09 July 2007

Not Malice, But Pause

Sometimes, I think it'd be a worthwhile project to compile a list-- a volume perhaps?-- of lamentable, and eventually disproven, assessments in history. It's an idea some of us have casually, as when we first come across Neville ("Peace In Our Time") Chamberlain or first read Tolstoy's implausibly inane assaults upon King Lear. Sometimes, though, it's curious how some people, people normally known for astute and prescient observation, could ever get things so wrong. Thought first came to mind some time ago, when reading through Philip Larkin's All What Jazz and realizing how badly he'd judged the then-young talent named Aretha Franklin; and then again when rereading Kenneth Tynan, when he said that Alec Guinness would "illumine many a blind alley of subtlety, but blaze no trails." Tynan hadn't seen the Peter Sellers effect yet, much less the Jerry Lewis or Dustin Hoffman ones, and Larkin would probably shrink to see the influence of Ms Franklin (aka, "The Queen of Soul"). One then remembers how many publishers rejected A Portrait of the Artist as a Young Man, and how the Hearsties so savagely railed against Citizen Kane. Not all such idiocies occur contemporaneously and can be corrected with the sleight of "20/20 hindsight." Think of Elvis Costello's-- probably drunken-- dismissal of James Brown as "a jive-ass nigger" and Ray Charles as "a jive-ass, ignorant nigger." (Costello apologized shortly later, but he still regrets it, deeply, and not just because of the vileness of the language.) One could go on and on, so-- mercifully for you-- I won't. But it's a tempting prospect: Greatest Boners By Our Ostensibly Greatest Figures. It's an idea I entertain not with malice, but with pause. We need always to remember that even the smartest, sharpest and most profoundly encyclopedic among us can drop the ball; and while to some that might seem disillusioning, to me it's reassuring. After all, no one truly grasped Blake's genius in his lifetime, or van Gogh's. Sometimes our greatest minds can be the wrongest, something both Einstein and Newton acknowledged. It's not always the clamouring fools, or the rancorous or unprescient. It's all of us-- or, in most cases, most of us. Now pause on that for a while.

6 comments:

Jenny said...

Still alive, my good doctor, still alive! Or barely just.
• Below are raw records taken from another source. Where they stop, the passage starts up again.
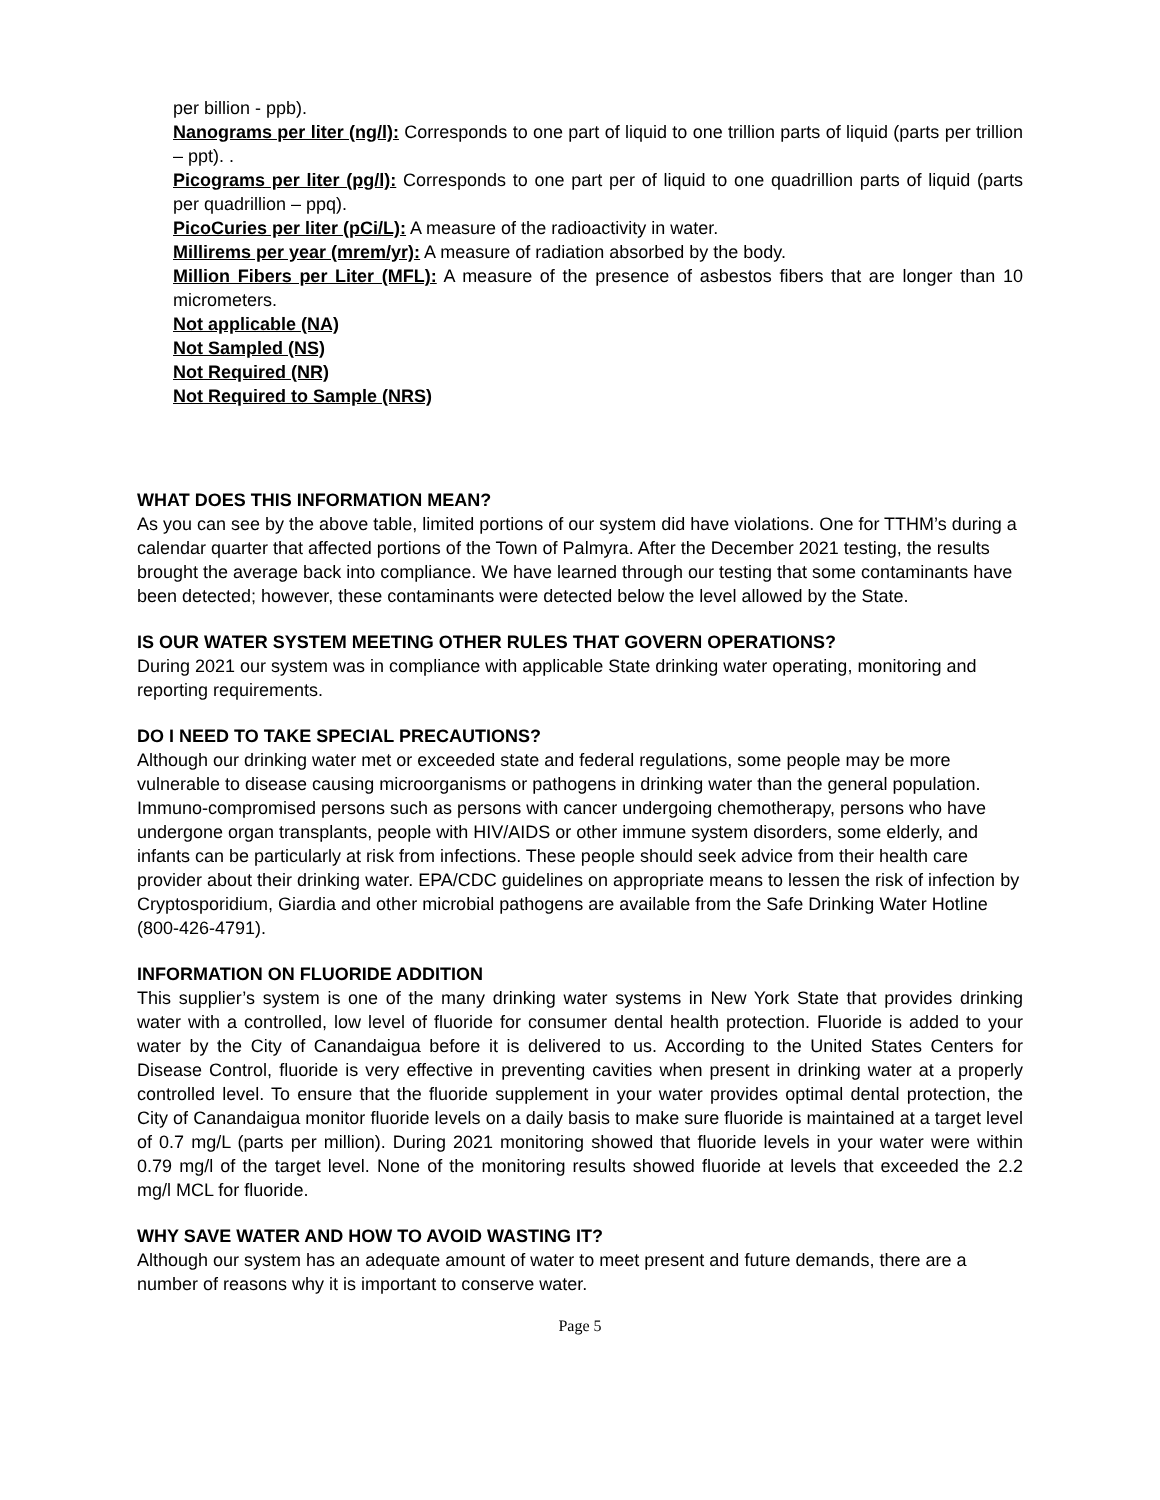per billion - ppb).
Nanograms per liter (ng/l): Corresponds to one part of liquid to one trillion parts of liquid (parts per trillion – ppt). .
Picograms per liter (pg/l): Corresponds to one part per of liquid to one quadrillion parts of liquid (parts per quadrillion – ppq).
PicoCuries per liter (pCi/L): A measure of the radioactivity in water.
Millirems per year (mrem/yr): A measure of radiation absorbed by the body.
Million Fibers per Liter (MFL): A measure of the presence of asbestos fibers that are longer than 10 micrometers.
Not applicable (NA)
Not Sampled (NS)
Not Required (NR)
Not Required to Sample (NRS)
WHAT DOES THIS INFORMATION MEAN?
As you can see by the above table, limited portions of our system did have violations. One for TTHM’s during a calendar quarter that affected portions of the Town of Palmyra. After the December 2021 testing, the results brought the average back into compliance. We have learned through our testing that some contaminants have been detected; however, these contaminants were detected below the level allowed by the State.
IS OUR WATER SYSTEM MEETING OTHER RULES THAT GOVERN OPERATIONS?
During 2021 our system was in compliance with applicable State drinking water operating, monitoring and reporting requirements.
DO I NEED TO TAKE SPECIAL PRECAUTIONS?
Although our drinking water met or exceeded state and federal regulations, some people may be more vulnerable to disease causing microorganisms or pathogens in drinking water than the general population. Immuno-compromised persons such as persons with cancer undergoing chemotherapy, persons who have undergone organ transplants, people with HIV/AIDS or other immune system disorders, some elderly, and infants can be particularly at risk from infections. These people should seek advice from their health care provider about their drinking water. EPA/CDC guidelines on appropriate means to lessen the risk of infection by Cryptosporidium, Giardia and other microbial pathogens are available from the Safe Drinking Water Hotline (800-426-4791).
INFORMATION ON FLUORIDE ADDITION
This supplier’s system is one of the many drinking water systems in New York State that provides drinking water with a controlled, low level of fluoride for consumer dental health protection. Fluoride is added to your water by the City of Canandaigua before it is delivered to us. According to the United States Centers for Disease Control, fluoride is very effective in preventing cavities when present in drinking water at a properly controlled level. To ensure that the fluoride supplement in your water provides optimal dental protection, the City of Canandaigua monitor fluoride levels on a daily basis to make sure fluoride is maintained at a target level of 0.7 mg/L (parts per million). During 2021 monitoring showed that fluoride levels in your water were within 0.79 mg/l of the target level. None of the monitoring results showed fluoride at levels that exceeded the 2.2 mg/l MCL for fluoride.
WHY SAVE WATER AND HOW TO AVOID WASTING IT?
Although our system has an adequate amount of water to meet present and future demands, there are a number of reasons why it is important to conserve water.
Page 5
I'll be catching up over the next few days! Good to know you are still alive, as well! Cheers!

Pious Labours said...

Sounds like a very interesting and practicable idea, J. I wouldn't mind being a part of it.

nic said...

great post

sylvia said...

I'd buy that book.

Dr J said...

But lo, the effort it would require.... Maybe I should let PL do all the leg work. ;-)

Thanks nic, good to see you back.

j said...

C'mon, people have been known to praise stock markets just days before they go kaputt, instant karma?

didn't know you were on the brink of non-existence , glad you're alive!